## Given information:

+ + + + + + +

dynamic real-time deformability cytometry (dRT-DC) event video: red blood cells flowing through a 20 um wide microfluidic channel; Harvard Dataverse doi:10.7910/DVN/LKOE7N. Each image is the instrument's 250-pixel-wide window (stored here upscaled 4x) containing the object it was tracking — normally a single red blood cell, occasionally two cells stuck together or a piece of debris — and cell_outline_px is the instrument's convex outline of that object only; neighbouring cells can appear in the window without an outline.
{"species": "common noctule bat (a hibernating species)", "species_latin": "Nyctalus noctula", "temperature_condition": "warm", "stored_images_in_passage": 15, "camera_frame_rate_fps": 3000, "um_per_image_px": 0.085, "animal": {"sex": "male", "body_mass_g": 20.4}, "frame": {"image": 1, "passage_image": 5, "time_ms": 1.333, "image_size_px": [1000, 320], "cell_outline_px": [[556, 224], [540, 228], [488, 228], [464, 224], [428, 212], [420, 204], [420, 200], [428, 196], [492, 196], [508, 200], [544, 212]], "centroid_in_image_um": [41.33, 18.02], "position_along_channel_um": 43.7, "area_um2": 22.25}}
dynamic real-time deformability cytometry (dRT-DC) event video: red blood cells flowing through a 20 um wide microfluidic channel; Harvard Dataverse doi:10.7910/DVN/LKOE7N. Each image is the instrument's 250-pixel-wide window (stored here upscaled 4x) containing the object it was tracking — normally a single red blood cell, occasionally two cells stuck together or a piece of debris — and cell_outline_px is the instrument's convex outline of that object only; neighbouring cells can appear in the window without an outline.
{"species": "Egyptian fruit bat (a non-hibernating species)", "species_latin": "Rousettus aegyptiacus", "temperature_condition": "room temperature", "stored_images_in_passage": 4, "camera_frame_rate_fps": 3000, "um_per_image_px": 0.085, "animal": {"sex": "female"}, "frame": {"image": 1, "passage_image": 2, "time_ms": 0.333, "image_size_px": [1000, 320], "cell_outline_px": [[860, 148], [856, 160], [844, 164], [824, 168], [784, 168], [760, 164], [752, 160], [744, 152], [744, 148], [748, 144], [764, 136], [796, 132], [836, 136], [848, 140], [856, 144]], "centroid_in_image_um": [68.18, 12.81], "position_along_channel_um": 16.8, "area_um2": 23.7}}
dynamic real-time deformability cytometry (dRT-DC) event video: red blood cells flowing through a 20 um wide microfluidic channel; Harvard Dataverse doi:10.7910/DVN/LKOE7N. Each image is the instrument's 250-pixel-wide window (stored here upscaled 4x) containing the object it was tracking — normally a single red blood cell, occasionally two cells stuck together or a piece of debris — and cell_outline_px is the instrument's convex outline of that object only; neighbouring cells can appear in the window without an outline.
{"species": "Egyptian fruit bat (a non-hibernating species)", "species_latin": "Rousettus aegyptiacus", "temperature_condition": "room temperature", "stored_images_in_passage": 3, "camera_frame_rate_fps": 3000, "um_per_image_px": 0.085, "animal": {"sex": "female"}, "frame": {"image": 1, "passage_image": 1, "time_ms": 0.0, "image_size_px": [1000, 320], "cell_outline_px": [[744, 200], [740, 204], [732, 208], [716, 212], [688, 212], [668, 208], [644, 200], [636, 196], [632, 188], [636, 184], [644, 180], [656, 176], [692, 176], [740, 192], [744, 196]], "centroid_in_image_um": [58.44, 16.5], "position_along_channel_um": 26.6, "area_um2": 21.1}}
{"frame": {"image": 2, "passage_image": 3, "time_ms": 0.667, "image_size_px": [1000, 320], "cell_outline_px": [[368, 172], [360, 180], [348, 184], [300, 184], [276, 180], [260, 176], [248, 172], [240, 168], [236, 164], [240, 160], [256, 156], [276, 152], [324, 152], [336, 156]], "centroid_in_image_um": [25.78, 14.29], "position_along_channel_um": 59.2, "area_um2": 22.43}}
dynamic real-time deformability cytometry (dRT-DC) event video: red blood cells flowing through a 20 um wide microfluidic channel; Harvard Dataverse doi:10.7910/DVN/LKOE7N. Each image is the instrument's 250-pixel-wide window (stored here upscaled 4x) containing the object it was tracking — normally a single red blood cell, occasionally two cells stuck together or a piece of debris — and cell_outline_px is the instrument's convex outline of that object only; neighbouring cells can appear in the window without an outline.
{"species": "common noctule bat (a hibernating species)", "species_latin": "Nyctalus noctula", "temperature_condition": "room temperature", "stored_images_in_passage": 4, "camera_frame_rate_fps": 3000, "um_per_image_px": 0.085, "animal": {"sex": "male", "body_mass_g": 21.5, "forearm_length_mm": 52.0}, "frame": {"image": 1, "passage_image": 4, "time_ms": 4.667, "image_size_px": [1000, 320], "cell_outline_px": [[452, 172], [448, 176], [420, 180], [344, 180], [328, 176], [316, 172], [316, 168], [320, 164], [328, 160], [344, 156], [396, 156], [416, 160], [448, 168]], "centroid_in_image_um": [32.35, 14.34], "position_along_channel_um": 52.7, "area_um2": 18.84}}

+ + + + + + +

## Exercise brief:
Write out all the data again, exactly as it appears.

## Answer to this task:
dynamic real-time deformability cytometry (dRT-DC) event video: red blood cells flowing through a 20 um wide microfluidic channel; Harvard Dataverse doi:10.7910/DVN/LKOE7N. Each image is the instrument's 250-pixel-wide window (stored here upscaled 4x) containing the object it was tracking — normally a single red blood cell, occasionally two cells stuck together or a piece of debris — and cell_outline_px is the instrument's convex outline of that object only; neighbouring cells can appear in the window without an outline.
{"species": "common noctule bat (a hibernating species)", "species_latin": "Nyctalus noctula", "temperature_condition": "warm", "stored_images_in_passage": 15, "camera_frame_rate_fps": 3000, "um_per_image_px": 0.085, "animal": {"sex": "male", "body_mass_g": 20.4}, "frame": {"image": 1, "passage_image": 5, "time_ms": 1.333, "image_size_px": [1000, 320], "cell_outline_px": [[556, 224], [540, 228], [488, 228], [464, 224], [428, 212], [420, 204], [420, 200], [428, 196], [492, 196], [508, 200], [544, 212]], "centroid_in_image_um": [41.33, 18.02], "position_along_channel_um": 43.7, "area_um2": 22.25}}
dynamic real-time deformability cytometry (dRT-DC) event video: red blood cells flowing through a 20 um wide microfluidic channel; Harvard Dataverse doi:10.7910/DVN/LKOE7N. Each image is the instrument's 250-pixel-wide window (stored here upscaled 4x) containing the object it was tracking — normally a single red blood cell, occasionally two cells stuck together or a piece of debris — and cell_outline_px is the instrument's convex outline of that object only; neighbouring cells can appear in the window without an outline.
{"species": "Egyptian fruit bat (a non-hibernating species)", "species_latin": "Rousettus aegyptiacus", "temperature_condition": "room temperature", "stored_images_in_passage": 4, "camera_frame_rate_fps": 3000, "um_per_image_px": 0.085, "animal": {"sex": "female"}, "frame": {"image": 1, "passage_image": 2, "time_ms": 0.333, "image_size_px": [1000, 320], "cell_outline_px": [[860, 148], [856, 160], [844, 164], [824, 168], [784, 168], [760, 164], [752, 160], [744, 152], [744, 148], [748, 144], [764, 136], [796, 132], [836, 136], [848, 140], [856, 144]], "centroid_in_image_um": [68.18, 12.81], "position_along_channel_um": 16.8, "area_um2": 23.7}}
dynamic real-time deformability cytometry (dRT-DC) event video: red blood cells flowing through a 20 um wide microfluidic channel; Harvard Dataverse doi:10.7910/DVN/LKOE7N. Each image is the instrument's 250-pixel-wide window (stored here upscaled 4x) containing the object it was tracking — normally a single red blood cell, occasionally two cells stuck together or a piece of debris — and cell_outline_px is the instrument's convex outline of that object only; neighbouring cells can appear in the window without an outline.
{"species": "Egyptian fruit bat (a non-hibernating species)", "species_latin": "Rousettus aegyptiacus", "temperature_condition": "room temperature", "stored_images_in_passage": 3, "camera_frame_rate_fps": 3000, "um_per_image_px": 0.085, "animal": {"sex": "female"}, "frame": {"image": 1, "passage_image": 1, "time_ms": 0.0, "image_size_px": [1000, 320], "cell_outline_px": [[744, 200], [740, 204], [732, 208], [716, 212], [688, 212], [668, 208], [644, 200], [636, 196], [632, 188], [636, 184], [644, 180], [656, 176], [692, 176], [740, 192], [744, 196]], "centroid_in_image_um": [58.44, 16.5], "position_along_channel_um": 26.6, "area_um2": 21.1}}
{"frame": {"image": 2, "passage_image": 3, "time_ms": 0.667, "image_size_px": [1000, 320], "cell_outline_px": [[368, 172], [360, 180], [348, 184], [300, 184], [276, 180], [260, 176], [248, 172], [240, 168], [236, 164], [240, 160], [256, 156], [276, 152], [324, 152], [336, 156]], "centroid_in_image_um": [25.78, 14.29], "position_along_channel_um": 59.2, "area_um2": 22.43}}
dynamic real-time deformability cytometry (dRT-DC) event video: red blood cells flowing through a 20 um wide microfluidic channel; Harvard Dataverse doi:10.7910/DVN/LKOE7N. Each image is the instrument's 250-pixel-wide window (stored here upscaled 4x) containing the object it was tracking — normally a single red blood cell, occasionally two cells stuck together or a piece of debris — and cell_outline_px is the instrument's convex outline of that object only; neighbouring cells can appear in the window without an outline.
{"species": "common noctule bat (a hibernating species)", "species_latin": "Nyctalus noctula", "temperature_condition": "room temperature", "stored_images_in_passage": 4, "camera_frame_rate_fps": 3000, "um_per_image_px": 0.085, "animal": {"sex": "male", "body_mass_g": 21.5, "forearm_length_mm": 52.0}, "frame": {"image": 1, "passage_image": 4, "time_ms": 4.667, "image_size_px": [1000, 320], "cell_outline_px": [[452, 172], [448, 176], [420, 180], [344, 180], [328, 176], [316, 172], [316, 168], [320, 164], [328, 160], [344, 156], [396, 156], [416, 160], [448, 168]], "centroid_in_image_um": [32.35, 14.34], "position_along_channel_um": 52.7, "area_um2": 18.84}}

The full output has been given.